The South Dakota Way
A column by Gov. Dennis Daugaard:
Eight decades ago, in 1936, South Dakota received a presidential visit. It was the height of the Great Depression and the state was in the middle of the worst drought in history. Tom Berry, who was serving as governor at the time, took on the responsibilities of directing New Deal programs for the state. He was the only governor to do so. Managing federal aid programs led Gov. Berry to have a good working relationship with President Franklin Delano Roosevelt’s administration, and when the President came to South Dakota, Gov. Berry served as his tour guide.

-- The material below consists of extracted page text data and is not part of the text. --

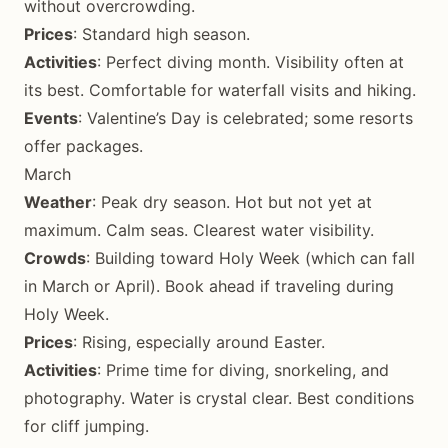
without overcrowding.
Prices
: Standard high season.
Activities
: Perfect diving month. Visibility often at
its best. Comfortable for waterfall visits and hiking.
Events
: Valentine’s Day is celebrated; some resorts
offer packages.
March
Weather
: Peak dry season. Hot but not yet at
maximum. Calm seas. Clearest water visibility.
Crowds
: Building toward Holy Week (which can fall
in March or April). Book ahead if traveling during
Holy Week.
Prices
: Rising, especially around Easter.
Activities
: Prime time for diving, snorkeling, and
photography. Water is crystal clear. Best conditions
for cliff jumping.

In his Sept. 6, 1936, fireside chat, FDR talked about his tour of South Dakota and other Great Plains states. He spoke of the families he had met who had lost their crops, their cattle, the water in their wells and all of their money. FDR saw “field after field of corn stunted, earless and stripped of leaves” and “brown pastures which would not keep a cow on 50 acres.”
After describing the devastation, he added:
“Yet I would not have you think for a single minute that there is permanent disaster in these drought regions, or that the picture I saw meant depopulating these areas. No cracked earth, no blistering sun, no burning wind, no grasshoppers, are a permanent match for the indomitable American farmers and stockmen and their wives and children who have carried on through desperate days, and inspire us with their self-reliance, their tenacity and their courage.”
Almost exactly 80 years to the day that FDR spoke those words South Dakotans again demonstrated this kind of fortitude in a time of trouble.
Over Labor Day Weekend, in the early hours of Monday, Sept. 5, 2016, Springfield was hit by a severe storm with straight line winds of 110 mph. The storm destroyed six homes and damaged a number of others. According to early news reports, 70 people were displaced by the storm. The local emergency manager called the SD Department of Public Safety to say the town might need state assistance.
What followed was the kind of response for which South Dakota is well known. Of all of those without a place to stay, only two people used the shelter arranged by the Red Cross. The rest found refuge with relatives and friends. In the days following the storm, more than 500 volunteers emerged to assist the community in cleanup efforts. The emergency manager called us back to say they wouldn’t need help after all.
I can’t say I was surprised. Whether it’s a flood, blizzard, drought or windstorm, South Dakotans always pull together when disaster strikes. We don’t wait for the government to arrive; we get to work, help ourselves, and help our neighbors, too. That’s the way it was when President Roosevelt visited eight decades ago, and as we saw over Labor Day, that’s the way it is, yet today. And our way remains extraordinary.